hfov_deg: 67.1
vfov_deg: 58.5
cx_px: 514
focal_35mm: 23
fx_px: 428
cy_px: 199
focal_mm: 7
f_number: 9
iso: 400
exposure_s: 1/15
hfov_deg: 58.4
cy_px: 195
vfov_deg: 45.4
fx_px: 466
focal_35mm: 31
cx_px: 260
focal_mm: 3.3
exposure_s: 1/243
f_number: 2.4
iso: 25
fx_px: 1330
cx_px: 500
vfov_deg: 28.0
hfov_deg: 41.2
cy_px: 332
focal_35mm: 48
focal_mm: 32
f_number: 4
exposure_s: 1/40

==========

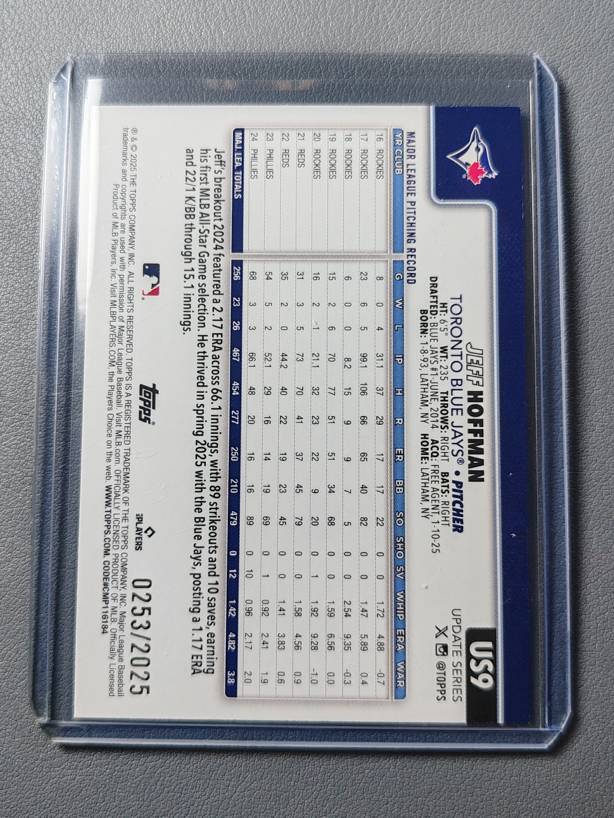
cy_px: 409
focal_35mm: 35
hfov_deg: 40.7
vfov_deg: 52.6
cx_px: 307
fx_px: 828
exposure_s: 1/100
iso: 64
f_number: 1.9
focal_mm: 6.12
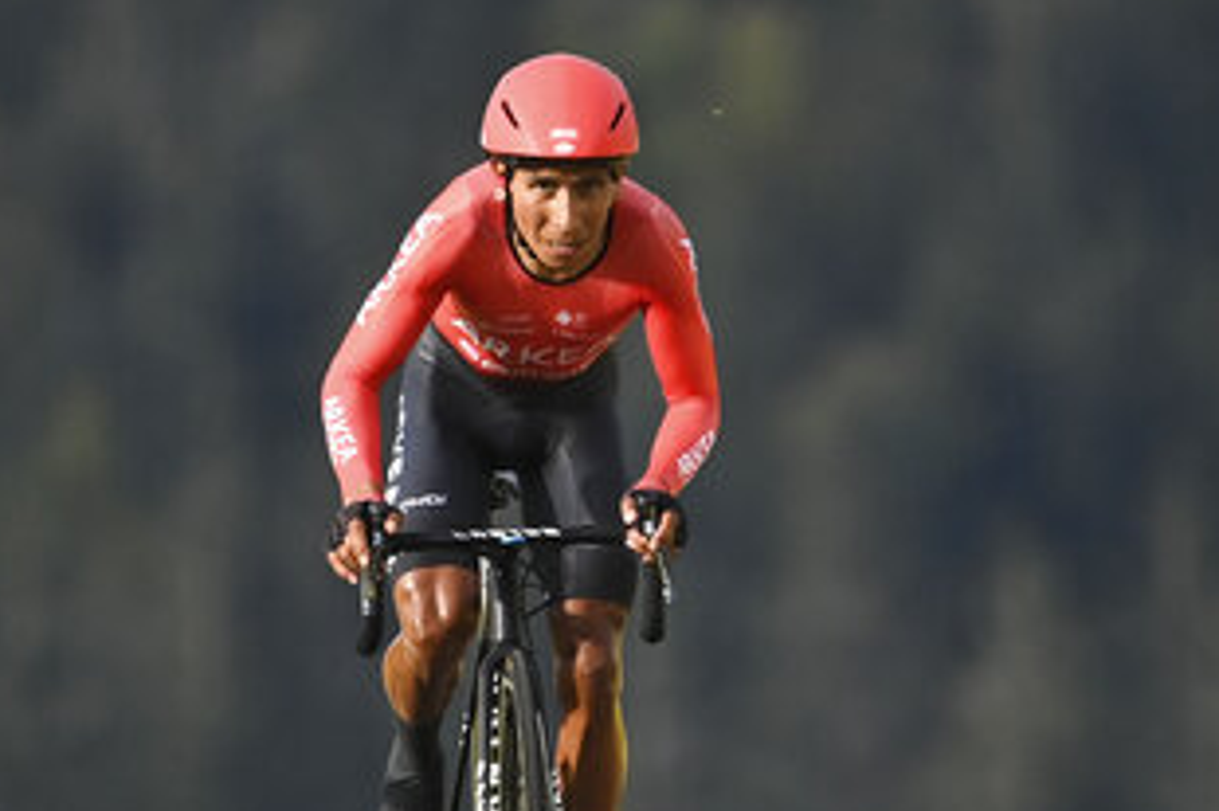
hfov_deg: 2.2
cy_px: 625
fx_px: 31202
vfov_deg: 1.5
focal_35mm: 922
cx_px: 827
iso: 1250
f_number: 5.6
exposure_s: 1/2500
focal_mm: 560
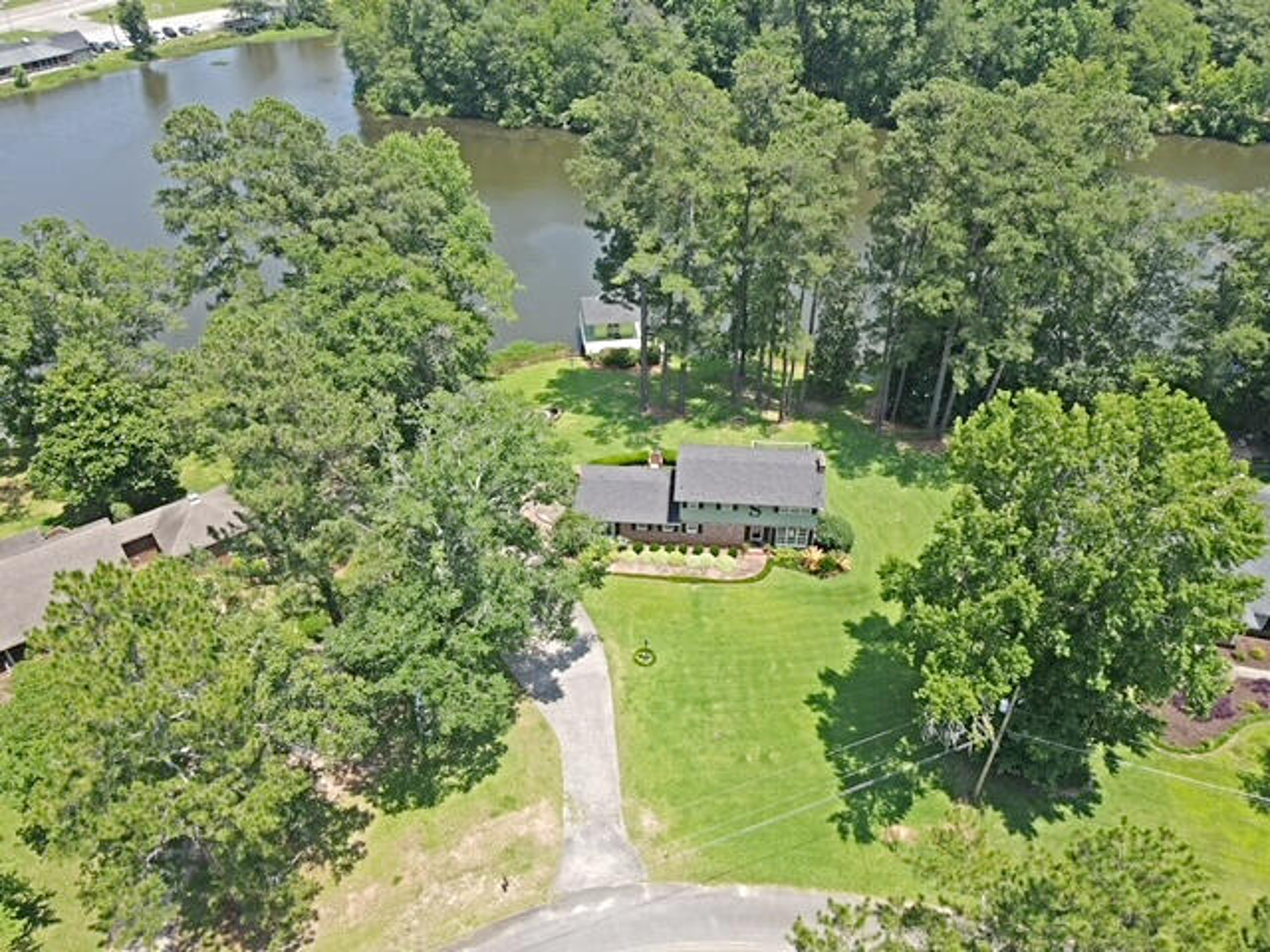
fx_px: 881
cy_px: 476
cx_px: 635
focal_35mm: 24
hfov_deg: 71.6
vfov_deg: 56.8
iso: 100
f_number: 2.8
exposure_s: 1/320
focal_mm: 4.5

==========

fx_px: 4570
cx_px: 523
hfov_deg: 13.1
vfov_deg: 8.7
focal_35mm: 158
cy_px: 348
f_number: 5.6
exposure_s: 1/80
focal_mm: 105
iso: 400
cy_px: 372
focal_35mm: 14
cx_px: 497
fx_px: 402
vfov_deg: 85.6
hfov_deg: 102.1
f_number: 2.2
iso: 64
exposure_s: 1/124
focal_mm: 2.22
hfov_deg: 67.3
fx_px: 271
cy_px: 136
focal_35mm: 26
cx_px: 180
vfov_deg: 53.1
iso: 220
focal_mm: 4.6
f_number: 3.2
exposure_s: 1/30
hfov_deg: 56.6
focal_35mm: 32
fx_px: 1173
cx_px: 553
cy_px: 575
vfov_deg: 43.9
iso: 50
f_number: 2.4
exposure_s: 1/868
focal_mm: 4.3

==========

Problem statement » Give back, word for word, only the lines above from the line holding "focal_35mm: 14" to the line holding "focal_35mm: 32", both included.

Task output »
focal_35mm: 14
cx_px: 497
fx_px: 402
vfov_deg: 85.6
hfov_deg: 102.1
f_number: 2.2
iso: 64
exposure_s: 1/124
focal_mm: 2.22
hfov_deg: 67.3
fx_px: 271
cy_px: 136
focal_35mm: 26
cx_px: 180
vfov_deg: 53.1
iso: 220
focal_mm: 4.6
f_number: 3.2
exposure_s: 1/30
hfov_deg: 56.6
focal_35mm: 32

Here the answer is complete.